MEDICARE FRAUD: Abounds Due to ‘Cozy’ Contracts
As if there weren't enough problems with Medicare, federal inspectors have discovered the "very people who are supposed to be policing fraud" -- those employees of Medicare contractors that "are supposed to be the stewards of the Medicare trust fund" -- are increasingly responsible for occurrences of fraud within the industry. The New York Times reports that although the Clinton Administration began to "crack down" on Medicare fraud several years ago, federal inspectors only recently have turned their eyes to contractors specifically, finding "pervasive weaknesses in the contractors' financial controls, and a lack of even rudimentary safeguards like double-entry bookkeeping." HHS Deputy Inspector General George Grob said his office has investigated 19 current and former Medicare contractors. In "the last two years, at least four of the 44 companies that run Medicare's day-to day financial operations in California, Colorado, Illinois and New Mexico have pleaded guilty to criminal charges in schemes to defraud the government," Grob said. Two executives at Medicare contracting companies in New York and Pennsylvania have been found guilty of similar charges.
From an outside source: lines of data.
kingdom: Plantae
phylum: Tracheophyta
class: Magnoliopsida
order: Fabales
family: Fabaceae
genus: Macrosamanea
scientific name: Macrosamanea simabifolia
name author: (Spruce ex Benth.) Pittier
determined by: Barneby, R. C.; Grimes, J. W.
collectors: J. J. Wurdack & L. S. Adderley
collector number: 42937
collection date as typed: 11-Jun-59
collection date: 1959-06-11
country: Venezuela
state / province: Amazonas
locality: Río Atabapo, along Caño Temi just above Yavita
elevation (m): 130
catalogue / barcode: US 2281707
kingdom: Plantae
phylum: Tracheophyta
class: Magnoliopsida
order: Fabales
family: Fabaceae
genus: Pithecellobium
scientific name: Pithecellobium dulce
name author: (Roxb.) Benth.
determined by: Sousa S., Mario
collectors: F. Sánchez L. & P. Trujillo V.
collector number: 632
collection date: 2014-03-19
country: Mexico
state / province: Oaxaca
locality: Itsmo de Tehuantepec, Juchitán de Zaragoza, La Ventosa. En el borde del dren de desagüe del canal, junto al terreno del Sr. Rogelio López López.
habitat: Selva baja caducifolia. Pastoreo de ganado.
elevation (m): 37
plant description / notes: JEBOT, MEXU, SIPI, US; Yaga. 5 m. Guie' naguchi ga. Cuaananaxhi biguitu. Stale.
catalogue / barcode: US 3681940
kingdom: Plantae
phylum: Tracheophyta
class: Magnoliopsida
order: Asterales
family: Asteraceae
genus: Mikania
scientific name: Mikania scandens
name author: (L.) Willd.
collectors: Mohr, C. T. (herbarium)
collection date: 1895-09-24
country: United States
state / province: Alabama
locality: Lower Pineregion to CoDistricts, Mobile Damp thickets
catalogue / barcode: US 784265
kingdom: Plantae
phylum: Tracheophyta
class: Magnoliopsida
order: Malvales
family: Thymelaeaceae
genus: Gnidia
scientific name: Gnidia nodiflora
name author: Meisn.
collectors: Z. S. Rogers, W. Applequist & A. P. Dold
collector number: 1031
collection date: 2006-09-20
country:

Thus far, eight companies, including Blue Cross and Blue Shield plans in Colorado, Illinois and New Mexico, "have paid more than $275 million to the Government to settle charges of defrauding Medicare, falsifying records or using money from the Medicare trust fund to pay costs that should have been paid by private insurers." The article covers the Illinois case in some detail.
Turning a Blind Eye
Despite the fact that Medicare maintains "detailed instructions" to its contractors and is "supposed to supervise their work," the GAO says "lax federal supervision has allowed problems to go undetected for years." Contractors have "inherent conflicts of interest" because they often are "corporate partners" with the same doctors they are charged with policing, the Times reports. This limits their ability to "attack" Medicare fraud, said Leslie Aronovitz, associate director of health care studies at the General Accounting Office. As a result, contractors "rarely" identify fraud and most big cases stem from whistle-blowing. Aronovitz said that "improprieties could 'recur without detection' because of weaknesses in the way Medicare officials monitor contractors." In all, HCFA has "set few standards" that would evaluate contractors and "rarely questions their performance data, in part because federal employees have cozy relationships with some of the Medicare contractors" (Pear, 9/20).